• _Work instruction_
From the line containing "For every layout" to the last line of the records below, retype every line exactly and output nothing else.

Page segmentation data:
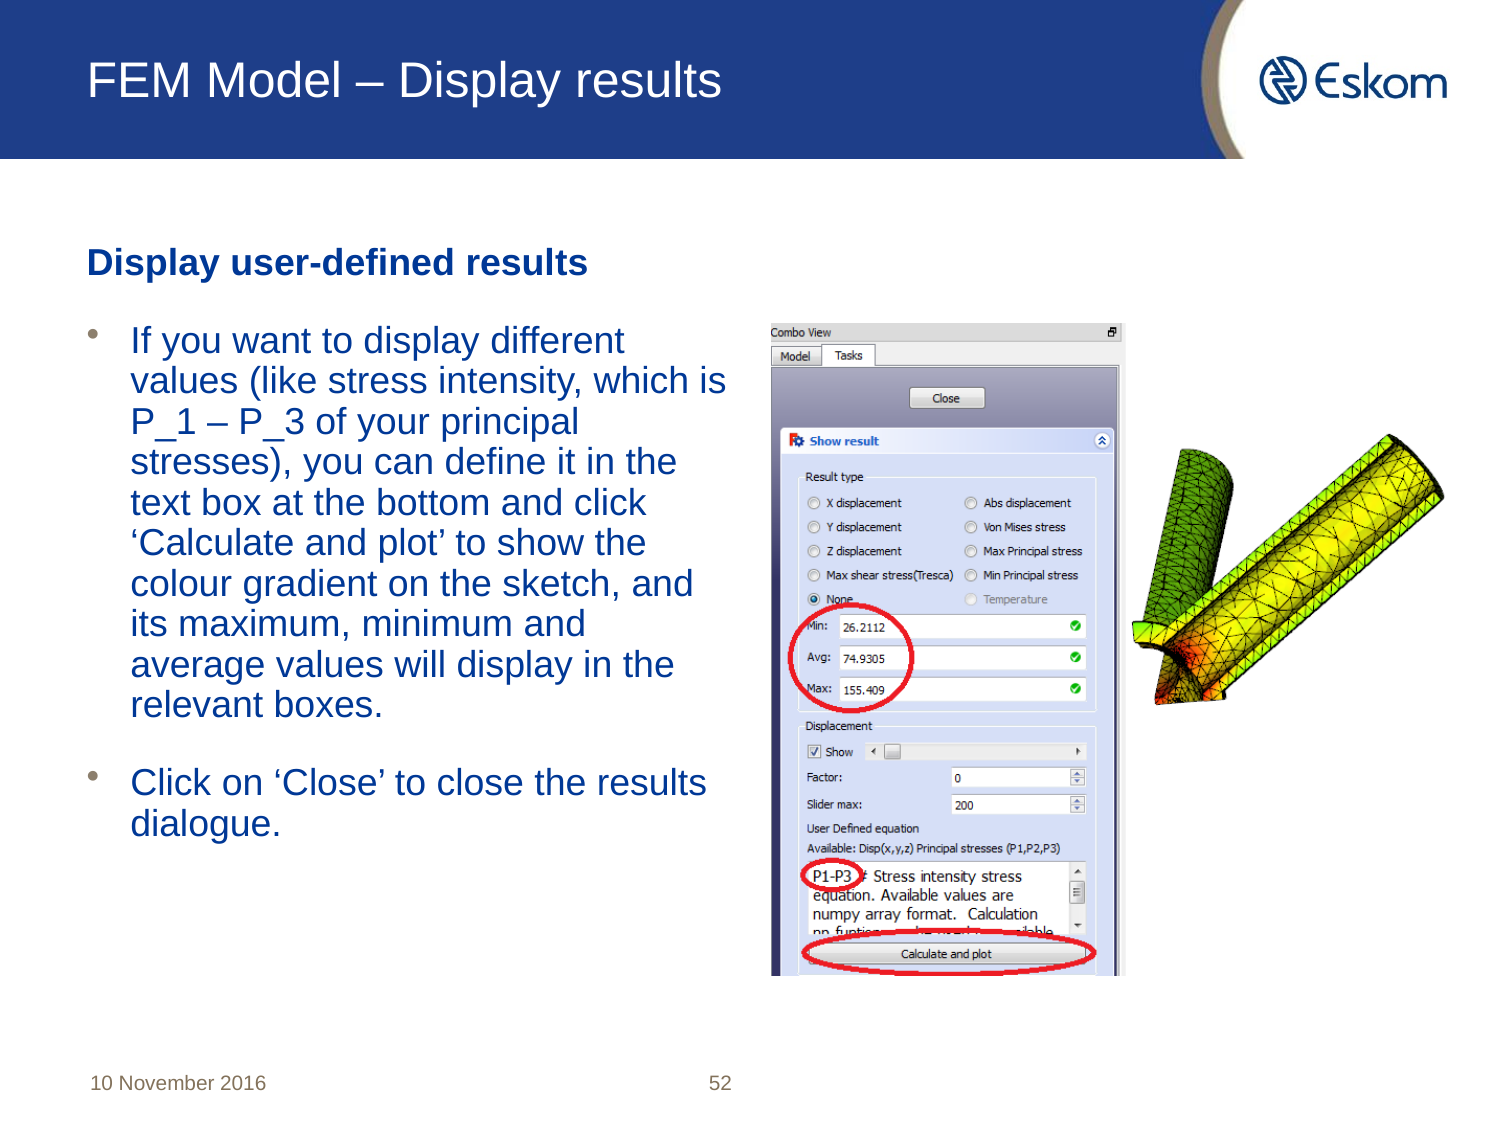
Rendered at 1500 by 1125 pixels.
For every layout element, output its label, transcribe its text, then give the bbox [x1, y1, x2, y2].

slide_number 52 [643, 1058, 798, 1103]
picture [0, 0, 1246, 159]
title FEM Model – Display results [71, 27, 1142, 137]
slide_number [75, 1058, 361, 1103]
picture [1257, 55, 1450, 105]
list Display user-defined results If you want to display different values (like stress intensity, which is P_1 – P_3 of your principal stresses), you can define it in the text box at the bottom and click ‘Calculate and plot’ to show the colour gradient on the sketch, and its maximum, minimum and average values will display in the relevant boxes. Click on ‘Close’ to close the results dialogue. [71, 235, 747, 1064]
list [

• _Response area_
For every layout element, output its label, transcribe its text, then give the bbox [x1, y1, x2, y2].

slide_number 52 [643, 1058, 798, 1103]
picture [0, 0, 1246, 159]
title FEM Model – Display results [71, 27, 1142, 137]
slide_number [75, 1058, 361, 1103]
picture [1257, 55, 1450, 105]
list Display user-defined results If you want to display different values (like stress intensity, which is P_1 – P_3 of your principal stresses), you can define it in the text box at the bottom and click ‘Calculate and plot’ to show the colour gradient on the sketch, and its maximum, minimum and average values will display in the relevant boxes. Click on ‘Close’ to close the results dialogue. [71, 235, 747, 1064]
list [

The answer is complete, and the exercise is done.